The main goal of this research is to predict the relationships between two objects in an image and create a queryable knowledge representation, such that given the below image, the model should output the following graph:
Input
Output
Model Architecture
The model uses three features as depicted in the image below to calculate the corresponding scores, that is, visual score, spatial score and semantic score.
- Visual features : They represent the visual attributes of objects in an image and are helpful in finding out the relationships between objects. For example, man-book can have many relationships but if we have an image it can be boiled down to just one.
- Semantic features : They represent the subject-object pair. For example, we know that man-holding-book is more probable than man-under-book.
- Spatial features : They represent the position of objects in an image and are important in predicting relationships like on and under.

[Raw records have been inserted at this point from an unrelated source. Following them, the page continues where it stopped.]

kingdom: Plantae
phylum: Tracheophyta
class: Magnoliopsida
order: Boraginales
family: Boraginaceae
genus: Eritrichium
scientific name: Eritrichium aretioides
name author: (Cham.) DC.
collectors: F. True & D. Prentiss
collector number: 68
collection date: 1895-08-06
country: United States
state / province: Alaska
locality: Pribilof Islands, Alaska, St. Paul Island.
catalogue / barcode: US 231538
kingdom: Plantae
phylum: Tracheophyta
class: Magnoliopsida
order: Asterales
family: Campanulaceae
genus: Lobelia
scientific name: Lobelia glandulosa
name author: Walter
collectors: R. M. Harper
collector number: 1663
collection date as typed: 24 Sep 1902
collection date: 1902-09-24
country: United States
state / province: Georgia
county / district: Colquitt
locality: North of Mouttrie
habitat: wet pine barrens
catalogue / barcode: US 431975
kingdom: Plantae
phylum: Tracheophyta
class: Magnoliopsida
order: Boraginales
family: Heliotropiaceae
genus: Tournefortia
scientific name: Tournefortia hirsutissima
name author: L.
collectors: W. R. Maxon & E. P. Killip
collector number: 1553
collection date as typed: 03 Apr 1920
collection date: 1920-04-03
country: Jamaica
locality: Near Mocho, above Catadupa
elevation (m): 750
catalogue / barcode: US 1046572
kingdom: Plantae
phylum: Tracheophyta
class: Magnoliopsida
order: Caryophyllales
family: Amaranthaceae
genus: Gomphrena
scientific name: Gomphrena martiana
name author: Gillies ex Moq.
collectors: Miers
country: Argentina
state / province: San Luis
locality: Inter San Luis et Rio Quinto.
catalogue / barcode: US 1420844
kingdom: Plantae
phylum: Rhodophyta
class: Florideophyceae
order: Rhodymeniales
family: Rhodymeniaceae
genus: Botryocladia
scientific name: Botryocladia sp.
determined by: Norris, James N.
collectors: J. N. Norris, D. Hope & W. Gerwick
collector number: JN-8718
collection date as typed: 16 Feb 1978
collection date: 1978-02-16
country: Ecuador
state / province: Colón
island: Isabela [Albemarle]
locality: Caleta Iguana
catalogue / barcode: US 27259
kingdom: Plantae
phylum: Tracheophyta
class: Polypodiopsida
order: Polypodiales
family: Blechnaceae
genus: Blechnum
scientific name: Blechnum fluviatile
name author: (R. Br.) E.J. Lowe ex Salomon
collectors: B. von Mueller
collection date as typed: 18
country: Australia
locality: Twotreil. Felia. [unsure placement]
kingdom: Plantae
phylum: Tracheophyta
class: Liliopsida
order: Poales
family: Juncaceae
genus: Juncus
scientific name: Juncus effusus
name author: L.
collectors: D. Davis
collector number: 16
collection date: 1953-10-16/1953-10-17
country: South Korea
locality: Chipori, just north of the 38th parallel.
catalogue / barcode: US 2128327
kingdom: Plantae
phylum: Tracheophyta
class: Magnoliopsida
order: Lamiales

Once the above-mentioned features are used to predict the relationships between objects, a knowledge representation is generated from it.
Also, these graphs can be queried using functions :
- num_of_given_relation(G, predicate):
- triples_with_given_predicate(G, predicate):
- is_entity_present(G, entity):
wherein, G = graph, predicate = relationship, entity = subject/object
Use Case:
This use case is created using the graph depicted above:
[input]
triples_with_given_predicate(G, "next to")
[output]
hammer and plier are linked with the relationships next to
plier and screwdriver are linked with the relationships next to
This repository contains the code whose design is taken from An Interpretable Model for Scene Graph Generation and Relationship Proposal Networks.
Github repository: This work is done in collaboration with Toyota Europe so the code cannot be shared.